# TASK DETAILS
Give back exactly the lines of the entries below from the line with "[285,256,429,278] terbeschikking ->" to the line with "(467, 695) none", inclusive, and only those.

# DATA EXTRACTS
-- Opening Marker --
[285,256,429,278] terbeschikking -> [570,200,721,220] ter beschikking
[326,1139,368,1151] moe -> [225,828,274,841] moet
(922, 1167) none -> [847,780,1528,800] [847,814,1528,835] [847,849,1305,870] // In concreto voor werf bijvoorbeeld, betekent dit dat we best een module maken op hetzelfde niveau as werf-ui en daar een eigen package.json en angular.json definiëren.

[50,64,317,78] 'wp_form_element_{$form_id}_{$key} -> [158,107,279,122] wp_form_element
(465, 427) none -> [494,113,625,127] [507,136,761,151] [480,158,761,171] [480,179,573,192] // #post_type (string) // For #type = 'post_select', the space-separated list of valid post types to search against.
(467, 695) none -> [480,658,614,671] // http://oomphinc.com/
-- Closing Marker --
-- Opening Marker --
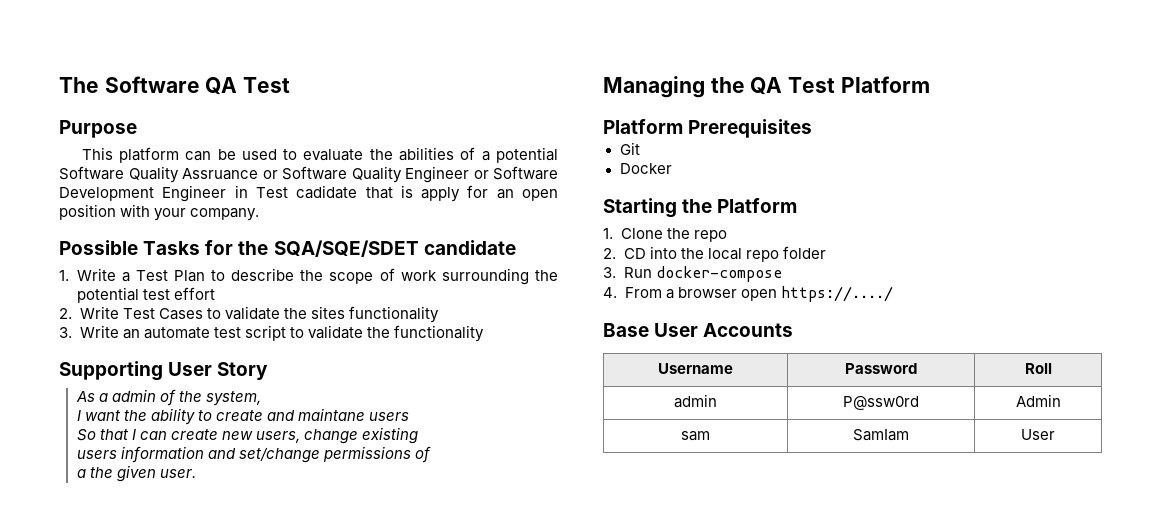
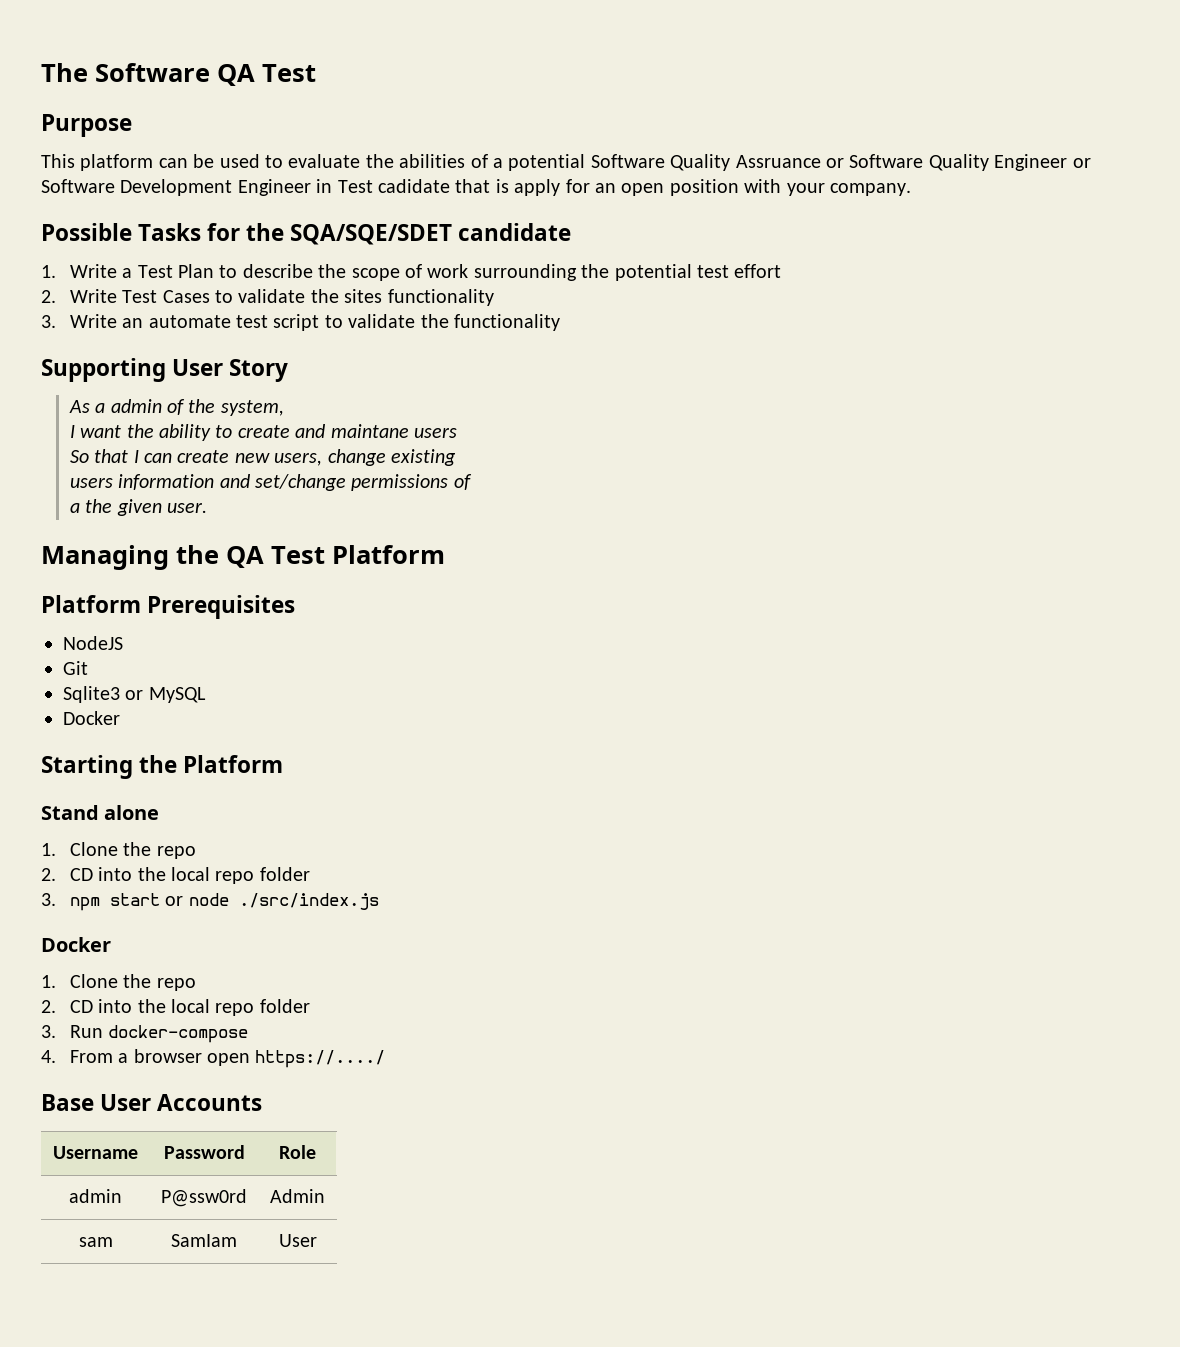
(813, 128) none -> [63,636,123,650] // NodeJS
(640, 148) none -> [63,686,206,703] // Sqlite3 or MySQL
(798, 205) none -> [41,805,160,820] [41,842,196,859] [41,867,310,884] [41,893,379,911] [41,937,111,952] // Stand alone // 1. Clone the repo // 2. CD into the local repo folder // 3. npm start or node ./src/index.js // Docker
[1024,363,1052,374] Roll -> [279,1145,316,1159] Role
-- Closing Marker --
# RESPONSE
[285,256,429,278] terbeschikking -> [570,200,721,220] ter beschikking
[326,1139,368,1151] moe -> [225,828,274,841] moet
(922, 1167) none -> [847,780,1528,800] [847,814,1528,835] [847,849,1305,870] // In concreto voor werf bijvoorbeeld, betekent dit dat we best een module maken op hetzelfde niveau as werf-ui en daar een eigen package.json en angular.json definiëren.

[50,64,317,78] 'wp_form_element_{$form_id}_{$key} -> [158,107,279,122] wp_form_element
(465, 427) none -> [494,113,625,127] [507,136,761,151] [480,158,761,171] [480,179,573,192] // #post_type (string) // For #type = 'post_select', the space-separated list of valid post types to search against.
(467, 695) none -> [480,658,614,671] // http://oomphinc.com/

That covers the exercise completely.